[Ironruby-core] Leveraging StdLib.Win32API class
James Leskovar
lists at ruby-forum.com
Fri Dec 4 21:31:59 EST 2009
Hi Tomas,
I've been playing around with DynamicMethod and generating IL at
runtime, with varying levels of success. Currently I'm using
DynamicMethod to generate the IL to load arguments, load function
address, calli and ret. My script gets access to the DynamicMethod
object, which gets passed onto a helper CLR method along with arguments
for some basic marshalling, before being passed onto
DynamicMethod.Invoke.
I've noticed though that calling .Invoke() in this manner is a magnitude
times slower than using the equivalant Win32API code.
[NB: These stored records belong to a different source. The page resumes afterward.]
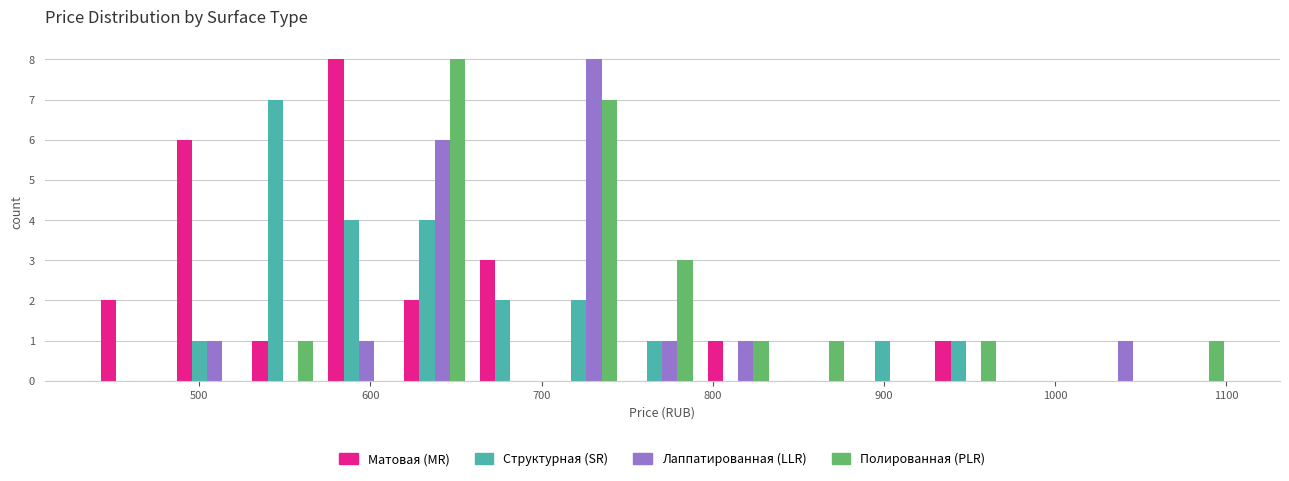

Reading left to right, list every range on the x-axis with the height of the bar of each series over it. Neither the bar edges nor the heights are printed on the chart, so give them approximately, as read against the axes.

440 to 480: Матовая (MR)=2	Cтруктурная (SR)=0	Лаппатированная (LLR)=0	Полированная (PLR)=0
480 to 530: Матовая (MR)=6	Cтруктурная (SR)=1	Лаппатированная (LLR)=1	Полированная (PLR)=0
530 to 570: Матовая (MR)=1	Cтруктурная (SR)=7	Лаппатированная (LLR)=0	Полированная (PLR)=1
570 to 620: Матовая (MR)=8	Cтруктурная (SR)=4	Лаппатированная (LLR)=1	Полированная (PLR)=0
620 to 660: Матовая (MR)=2	Cтруктурная (SR)=4	Лаппатированная (LLR)=6	Полированная (PLR)=8
660 to 700: Матовая (MR)=3	Cтруктурная (SR)=2	Лаппатированная (LLR)=0	Полированная (PLR)=0
700 to 750: Матовая (MR)=0	Cтруктурная (SR)=2	Лаппатированная (LLR)=8	Полированная (PLR)=7
750 to 790: Матовая (MR)=0	Cтруктурная (SR)=1	Лаппатированная (LLR)=1	Полированная (PLR)=3
790 to 840: Матовая (MR)=1	Cтруктурная (SR)=0	Лаппатированная (LLR)=1	Полированная (PLR)=1
840 to 880: Матовая (MR)=0	Cтруктурная (SR)=0	Лаппатированная (LLR)=0	Полированная (PLR)=1
880 to 930: Матовая (MR)=0	Cтруктурная (SR)=1	Лаппатированная (LLR)=0	Полированная (PLR)=0
930 to 970: Матовая (MR)=1	Cтруктурная (SR)=1	Лаппатированная (LLR)=0	Полированная (PLR)=1
970 to 1010: Матовая (MR)=0	Cтруктурная (SR)=0	Лаппатированная (LLR)=0	Полированная (PLR)=0
1010 to 1060: Матовая (MR)=0	Cтруктурная (SR)=0	Лаппатированная (LLR)=1	Полированная (PLR)=0
1060 to 1100: Матовая (MR)=0	Cтруктурная (SR)=0	Лаппатированная (LLR)=0	Полированная (PLR)=1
I figure I'm meant
to use CreateDelegate instead of Invoke, though I'm not sure how this is
meant to work since CreateDelegate expects a delegate type, whose
signature isn't known until runtime.
Regards,
James
Tomas Matousek wrote:
> I wouldn't recommend using Win32API. It's not well designed interop
> library.
>
> What you need is calli IL instruction. It takes a pointer to a function
> and arguments and calls the function. C# doesn't support this so you
> need some helpers. You can either emit them at run-time and call them
> via delegates (that's what our implementation of Win32API does), or you
> can write them in IL, if you know the signatures you need, compile them
> to an assembly (ilasm ILHelpers.il /dll /out=ILHelpers.dll) and use the
> assembly directly from Ruby (see attached file).